Transcribe all the records with complete accuracy.

__________________________________________________

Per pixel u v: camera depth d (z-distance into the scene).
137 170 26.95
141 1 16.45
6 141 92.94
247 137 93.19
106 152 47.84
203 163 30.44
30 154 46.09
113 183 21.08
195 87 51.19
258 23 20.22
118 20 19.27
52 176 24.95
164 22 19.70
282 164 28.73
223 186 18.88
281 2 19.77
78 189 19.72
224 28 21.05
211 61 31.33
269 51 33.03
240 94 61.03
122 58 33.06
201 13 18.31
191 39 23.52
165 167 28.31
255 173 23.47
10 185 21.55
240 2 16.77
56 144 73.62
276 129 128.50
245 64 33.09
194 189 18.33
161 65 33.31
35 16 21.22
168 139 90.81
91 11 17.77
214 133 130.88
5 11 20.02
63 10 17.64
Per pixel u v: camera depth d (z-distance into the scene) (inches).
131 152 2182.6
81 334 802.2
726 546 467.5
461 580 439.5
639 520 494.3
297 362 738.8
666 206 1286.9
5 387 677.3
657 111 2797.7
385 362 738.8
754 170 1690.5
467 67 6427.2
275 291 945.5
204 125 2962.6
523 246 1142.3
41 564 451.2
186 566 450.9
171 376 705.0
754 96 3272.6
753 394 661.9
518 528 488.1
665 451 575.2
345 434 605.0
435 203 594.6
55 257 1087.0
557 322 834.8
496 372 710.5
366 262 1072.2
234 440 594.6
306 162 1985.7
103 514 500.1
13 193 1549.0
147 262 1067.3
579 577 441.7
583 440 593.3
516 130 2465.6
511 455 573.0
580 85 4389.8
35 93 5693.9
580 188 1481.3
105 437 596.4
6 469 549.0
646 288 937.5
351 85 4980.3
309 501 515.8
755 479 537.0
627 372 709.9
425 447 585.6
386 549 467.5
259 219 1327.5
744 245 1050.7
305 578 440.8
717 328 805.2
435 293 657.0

__________________________________________________

■ **Finished task**:
Per pixel u v: camera depth d (z-distance into the scene).
137 170 26.95
141 1 16.45
6 141 92.94
247 137 93.19
106 152 47.84
203 163 30.44
30 154 46.09
113 183 21.08
195 87 51.19
258 23 20.22
118 20 19.27
52 176 24.95
164 22 19.70
282 164 28.73
223 186 18.88
281 2 19.77
78 189 19.72
224 28 21.05
211 61 31.33
269 51 33.03
240 94 61.03
122 58 33.06
201 13 18.31
191 39 23.52
165 167 28.31
255 173 23.47
10 185 21.55
240 2 16.77
56 144 73.62
276 129 128.50
245 64 33.09
194 189 18.33
161 65 33.31
35 16 21.22
168 139 90.81
91 11 17.77
214 133 130.88
5 11 20.02
63 10 17.64
Per pixel u v: camera depth d (z-distance into the scene) (inches).
131 152 2182.6
81 334 802.2
726 546 467.5
461 580 439.5
639 520 494.3
297 362 738.8
666 206 1286.9
5 387 677.3
657 111 2797.7
385 362 738.8
754 170 1690.5
467 67 6427.2
275 291 945.5
204 125 2962.6
523 246 1142.3
41 564 451.2
186 566 450.9
171 376 705.0
754 96 3272.6
753 394 661.9
518 528 488.1
665 451 575.2
345 434 605.0
435 203 594.6
55 257 1087.0
557 322 834.8
496 372 710.5
366 262 1072.2
234 440 594.6
306 162 1985.7
103 514 500.1
13 193 1549.0
147 262 1067.3
579 577 441.7
583 440 593.3
516 130 2465.6
511 455 573.0
580 85 4389.8
35 93 5693.9
580 188 1481.3
105 437 596.4
6 469 549.0
646 288 937.5
351 85 4980.3
309 501 515.8
755 479 537.0
627 372 709.9
425 447 585.6
386 549 467.5
259 219 1327.5
744 245 1050.7
305 578 440.8
717 328 805.2
435 293 657.0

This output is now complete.